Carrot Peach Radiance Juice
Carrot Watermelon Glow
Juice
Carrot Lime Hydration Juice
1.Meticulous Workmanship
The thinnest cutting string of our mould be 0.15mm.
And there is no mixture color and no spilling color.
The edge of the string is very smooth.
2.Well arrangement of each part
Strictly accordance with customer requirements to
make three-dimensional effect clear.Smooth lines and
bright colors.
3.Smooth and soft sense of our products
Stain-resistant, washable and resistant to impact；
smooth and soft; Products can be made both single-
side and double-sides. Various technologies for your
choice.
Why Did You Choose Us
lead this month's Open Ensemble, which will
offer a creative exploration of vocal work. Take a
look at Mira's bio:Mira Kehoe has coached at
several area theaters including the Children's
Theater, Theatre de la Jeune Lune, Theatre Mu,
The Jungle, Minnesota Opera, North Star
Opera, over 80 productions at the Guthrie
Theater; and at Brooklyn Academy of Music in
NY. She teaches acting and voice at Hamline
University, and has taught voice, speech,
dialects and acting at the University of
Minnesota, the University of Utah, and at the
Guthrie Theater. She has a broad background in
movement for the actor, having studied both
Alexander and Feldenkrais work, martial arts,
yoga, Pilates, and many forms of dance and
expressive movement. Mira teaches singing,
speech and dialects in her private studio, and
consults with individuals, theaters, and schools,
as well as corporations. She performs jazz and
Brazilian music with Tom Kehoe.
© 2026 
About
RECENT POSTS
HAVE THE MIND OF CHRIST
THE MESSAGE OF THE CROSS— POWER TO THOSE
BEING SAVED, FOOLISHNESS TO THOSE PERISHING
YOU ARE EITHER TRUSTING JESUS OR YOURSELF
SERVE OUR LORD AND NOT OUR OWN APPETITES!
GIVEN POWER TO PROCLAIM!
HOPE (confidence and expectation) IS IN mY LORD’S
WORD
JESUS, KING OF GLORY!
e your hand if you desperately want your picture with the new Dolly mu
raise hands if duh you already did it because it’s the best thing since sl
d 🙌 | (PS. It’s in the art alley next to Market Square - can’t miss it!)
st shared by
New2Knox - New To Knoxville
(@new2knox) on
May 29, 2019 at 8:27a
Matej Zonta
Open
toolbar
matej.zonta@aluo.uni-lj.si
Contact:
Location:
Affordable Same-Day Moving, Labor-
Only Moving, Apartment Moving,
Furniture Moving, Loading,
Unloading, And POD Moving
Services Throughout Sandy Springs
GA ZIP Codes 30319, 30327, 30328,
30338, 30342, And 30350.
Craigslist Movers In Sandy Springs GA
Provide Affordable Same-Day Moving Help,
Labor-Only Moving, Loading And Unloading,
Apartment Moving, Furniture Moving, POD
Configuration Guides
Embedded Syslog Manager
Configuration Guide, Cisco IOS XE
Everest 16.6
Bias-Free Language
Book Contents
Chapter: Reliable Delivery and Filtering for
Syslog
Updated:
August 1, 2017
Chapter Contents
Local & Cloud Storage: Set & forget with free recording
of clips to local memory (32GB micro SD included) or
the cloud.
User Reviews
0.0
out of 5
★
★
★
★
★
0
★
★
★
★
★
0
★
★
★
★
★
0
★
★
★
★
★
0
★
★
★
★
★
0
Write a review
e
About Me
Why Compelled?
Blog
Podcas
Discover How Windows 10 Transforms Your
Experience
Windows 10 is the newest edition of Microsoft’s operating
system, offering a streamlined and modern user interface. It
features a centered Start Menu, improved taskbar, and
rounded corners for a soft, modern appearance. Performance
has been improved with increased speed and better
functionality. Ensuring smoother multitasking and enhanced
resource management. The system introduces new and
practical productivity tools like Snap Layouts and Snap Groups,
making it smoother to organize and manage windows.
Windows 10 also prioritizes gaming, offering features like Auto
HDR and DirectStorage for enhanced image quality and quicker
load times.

-=-=-=-=-

Assignment — How many lines in the data contain the string "features"? Respond with the number only.

Exercise solution — 2